This is the first time in a long time the Air Force has utilized Fort Hood's range for live fire training ...calling in F-16's from DFW and dropping bombs.
"In order for us to be at our absolute best, we need to get the most realistic training we can to prepare for that," LTC Frank Biancardi, the Squadron Commander for the 11th Air Support Operations Squadron, said.
In a combat zone, soldiers in the Army work alongside a joint terminal attack controller, or JTAC, when they need air strikes to destroy the enemy, helping the Army accomplish their mission.
"We work very hard to be that responsible party who can take Air Force capabilities and work that into the Army's scheme and maneuver," LTC Biancardi added.

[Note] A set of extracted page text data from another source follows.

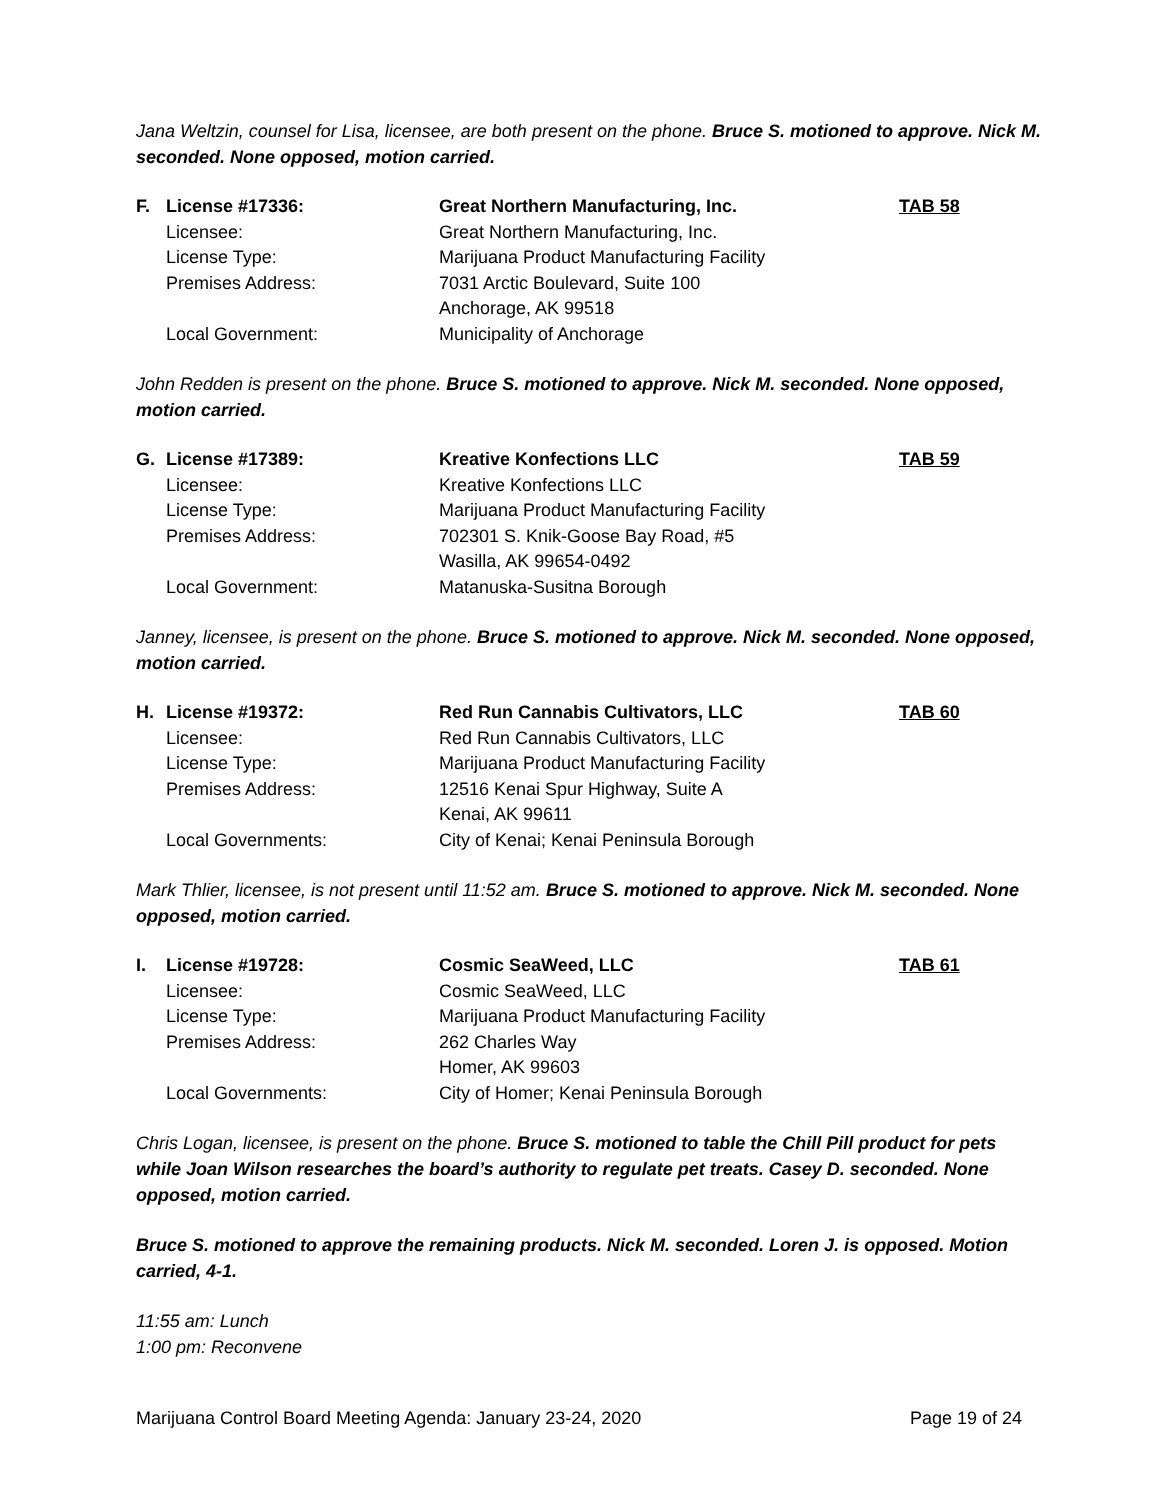Jana Weltzin, counsel for Lisa, licensee, are both present on the phone. Bruce S. motioned to approve. Nick M. seconded. None opposed, motion carried.
| F. | License #17336: | Great Northern Manufacturing, Inc. | TAB 58 |
| | Licensee: | Great Northern Manufacturing, Inc. | |
| | License Type: | Marijuana Product Manufacturing Facility | |
| | Premises Address: | 7031 Arctic Boulevard, Suite 100 Anchorage, AK 99518 | |
| | Local Government: | Municipality of Anchorage | |
John Redden is present on the phone. Bruce S. motioned to approve. Nick M. seconded. None opposed, motion carried.
| G. | License #17389: | Kreative Konfections LLC | TAB 59 |
| | Licensee: | Kreative Konfections LLC | |
| | License Type: | Marijuana Product Manufacturing Facility | |
| | Premises Address: | 702301 S. Knik-Goose Bay Road, #5 Wasilla, AK 99654-0492 | |
| | Local Government: | Matanuska-Susitna Borough | |
Janney, licensee, is present on the phone. Bruce S. motioned to approve. Nick M. seconded. None opposed, motion carried.
| H. | License #19372: | Red Run Cannabis Cultivators, LLC | TAB 60 |
| | Licensee: | Red Run Cannabis Cultivators, LLC | |
| | License Type: | Marijuana Product Manufacturing Facility | |
| | Premises Address: | 12516 Kenai Spur Highway, Suite A Kenai, AK 99611 | |
| | Local Governments: | City of Kenai; Kenai Peninsula Borough | |
Mark Thlier, licensee, is not present until 11:52 am. Bruce S. motioned to approve. Nick M. seconded. None opposed, motion carried.
| I. | License #19728: | Cosmic SeaWeed, LLC | TAB 61 |
| | Licensee: | Cosmic SeaWeed, LLC | |
| | License Type: | Marijuana Product Manufacturing Facility | |
| | Premises Address: | 262 Charles Way Homer, AK 99603 | |
| | Local Governments: | City of Homer; Kenai Peninsula Borough | |
Chris Logan, licensee, is present on the phone. Bruce S. motioned to table the Chill Pill product for pets while Joan Wilson researches the board’s authority to regulate pet treats. Casey D. seconded. None opposed, motion carried.
Bruce S. motioned to approve the remaining products. Nick M. seconded. Loren J. is opposed. Motion carried, 4-1.
11:55 am: Lunch
1:00 pm: Reconvene
Marijuana Control Board Meeting Agenda: January 23-24, 2020 Page 19 of 24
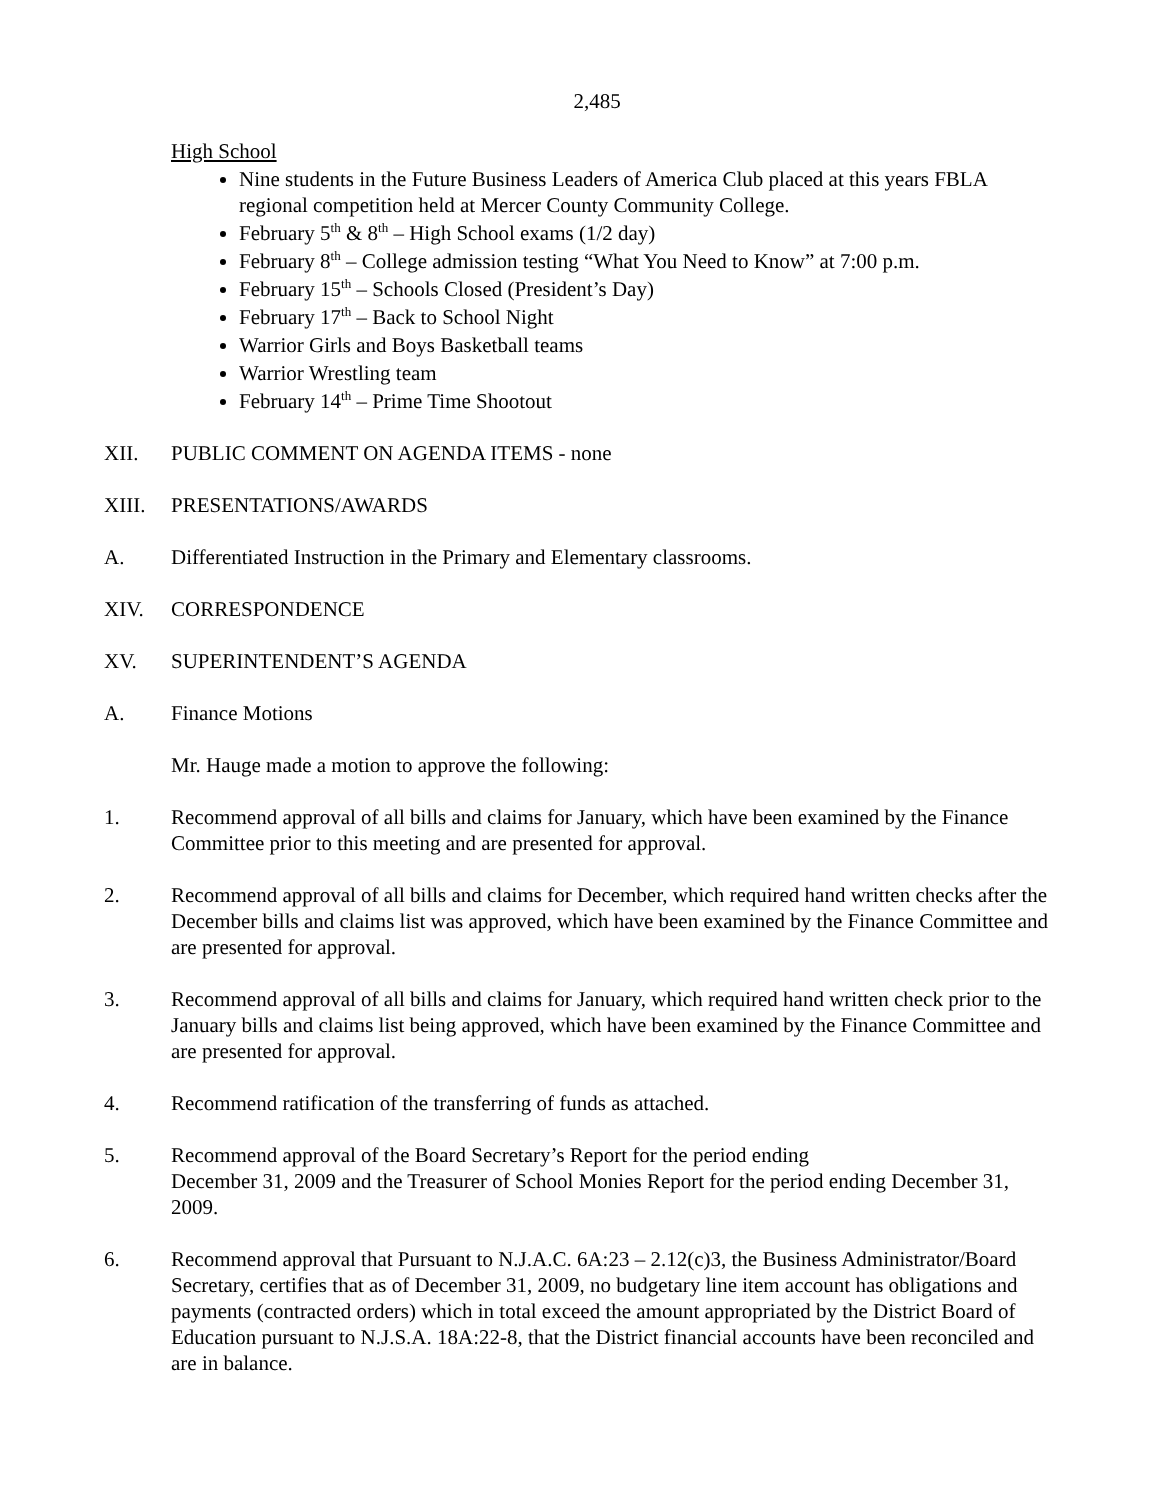2,485
High School
Nine students in the Future Business Leaders of America Club placed at this years FBLA regional competition held at Mercer County Community College.
February 5<sup>th</sup> & 8<sup>th</sup> – High School exams (1/2 day)
February 8<sup>th</sup> – College admission testing “What You Need to Know” at 7:00 p.m.
February 15<sup>th</sup> – Schools Closed (President’s Day)
February 17<sup>th</sup> – Back to School Night
Warrior Girls and Boys Basketball teams
Warrior Wrestling team
February 14<sup>th</sup> – Prime Time Shootout
XII. PUBLIC COMMENT ON AGENDA ITEMS - none
XIII. PRESENTATIONS/AWARDS
A. Differentiated Instruction in the Primary and Elementary classrooms.
XIV. CORRESPONDENCE
XV. SUPERINTENDENT’S AGENDA
A. Finance Motions
Mr. Hauge made a motion to approve the following:
1. Recommend approval of all bills and claims for January, which have been examined by the Finance Committee prior to this meeting and are presented for approval.
2. Recommend approval of all bills and claims for December, which required hand written checks after the December bills and claims list was approved, which have been examined by the Finance Committee and are presented for approval.
3. Recommend approval of all bills and claims for January, which required hand written check prior to the January bills and claims list being approved, which have been examined by the Finance Committee and are presented for approval.
4. Recommend ratification of the transferring of funds as attached.
5. Recommend approval of the Board Secretary’s Report for the period ending
December 31, 2009 and the Treasurer of School Monies Report for the period ending December 31, 2009.
6. Recommend approval that Pursuant to N.J.A.C. 6A:23 – 2.12(c)3, the Business Administrator/Board Secretary, certifies that as of December 31, 2009, no budgetary line item account has obligations and payments (contracted orders) which in total exceed the amount appropriated by the District Board of Education pursuant to N.J.S.A. 18A:22-8, that the District financial accounts have been reconciled and are in balance.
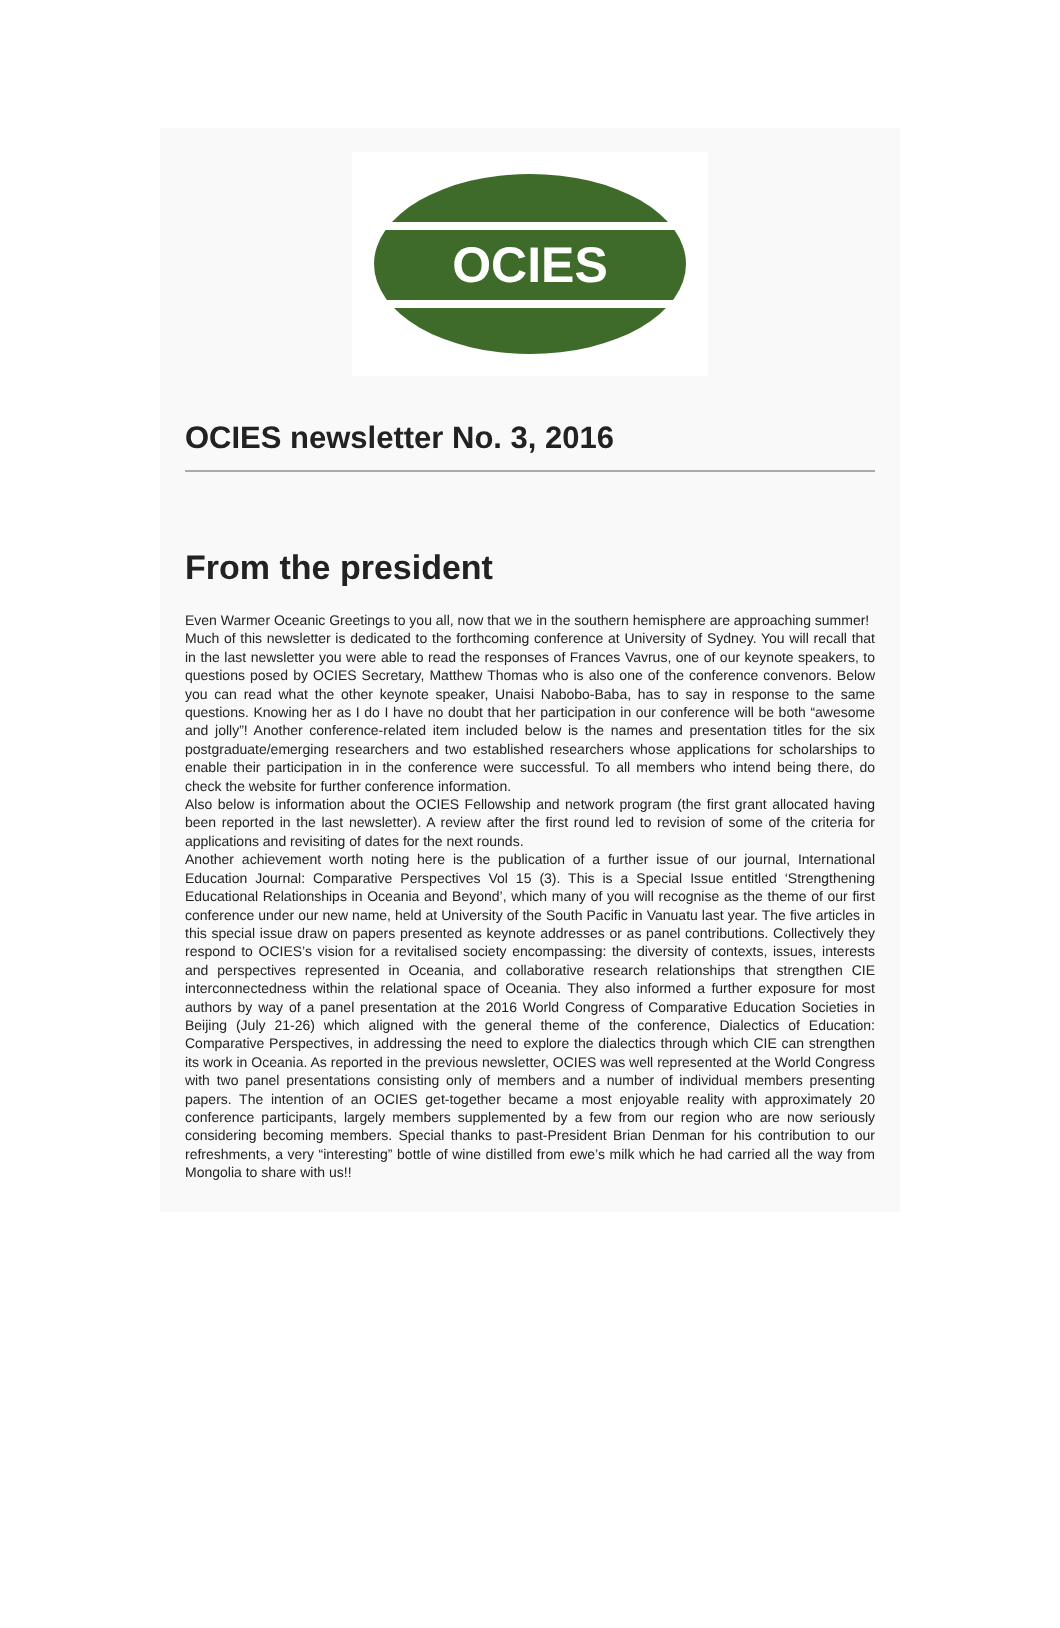OCIES
OCIES newsletter No. 3, 2016
From the president
Even Warmer Oceanic Greetings to you all, now that we in the southern hemisphere are approaching summer!
Much of this newsletter is dedicated to the forthcoming conference at University of Sydney. You will recall that in the last newsletter you were able to read the responses of Frances Vavrus, one of our keynote speakers, to questions posed by OCIES Secretary, Matthew Thomas who is also one of the conference convenors. Below you can read what the other keynote speaker, Unaisi Nabobo-Baba, has to say in response to the same questions. Knowing her as I do I have no doubt that her participation in our conference will be both “awesome and jolly”! Another conference-related item included below is the names and presentation titles for the six postgraduate/emerging researchers and two established researchers whose applications for scholarships to enable their participation in in the conference were successful. To all members who intend being there, do check the website for further conference information.
Also below is information about the OCIES Fellowship and network program (the first grant allocated having been reported in the last newsletter). A review after the first round led to revision of some of the criteria for applications and revisiting of dates for the next rounds.
Another achievement worth noting here is the publication of a further issue of our journal, International Education Journal: Comparative Perspectives Vol 15 (3). This is a Special Issue entitled ‘Strengthening Educational Relationships in Oceania and Beyond’, which many of you will recognise as the theme of our first conference under our new name, held at University of the South Pacific in Vanuatu last year. The five articles in this special issue draw on papers presented as keynote addresses or as panel contributions. Collectively they respond to OCIES’s vision for a revitalised society encompassing: the diversity of contexts, issues, interests and perspectives represented in Oceania, and collaborative research relationships that strengthen CIE interconnectedness within the relational space of Oceania. They also informed a further exposure for most authors by way of a panel presentation at the 2016 World Congress of Comparative Education Societies in Beijing (July 21-26) which aligned with the general theme of the conference, Dialectics of Education: Comparative Perspectives, in addressing the need to explore the dialectics through which CIE can strengthen its work in Oceania. As reported in the previous newsletter, OCIES was well represented at the World Congress with two panel presentations consisting only of members and a number of individual members presenting papers. The intention of an OCIES get-together became a most enjoyable reality with approximately 20 conference participants, largely members supplemented by a few from our region who are now seriously considering becoming members. Special thanks to past-President Brian Denman for his contribution to our refreshments, a very “interesting” bottle of wine distilled from ewe’s milk which he had carried all the way from Mongolia to share with us!!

"It's where the green and blue sort of come in and merge together," SrA. Nicholas Ward of the 11th Air Support Operations Squadron said.
The JTAC will call for air support, speaking directly with the pilots, to coordinate the dropping of bombs or other ammunition at a specific target.
"The ground force commander would give us a, basically a target he wants us to neutralize, and we would work up the best effects that would meet his intent," SrA Ward added.
While the 11th Air Support Operations Squadron trains as a unit, they deploy attached to Army units as individuals.
"We have 18-year-olds all the way through experienced Master Sergeants, Senior Master Sergeants and Chiefs that will go by themselves within a U.S. Army unit and they will be that sole individual that represents the air power for the Air Force," LTC Biancardi said.
The Air Force will continue with their training for the next couple of days.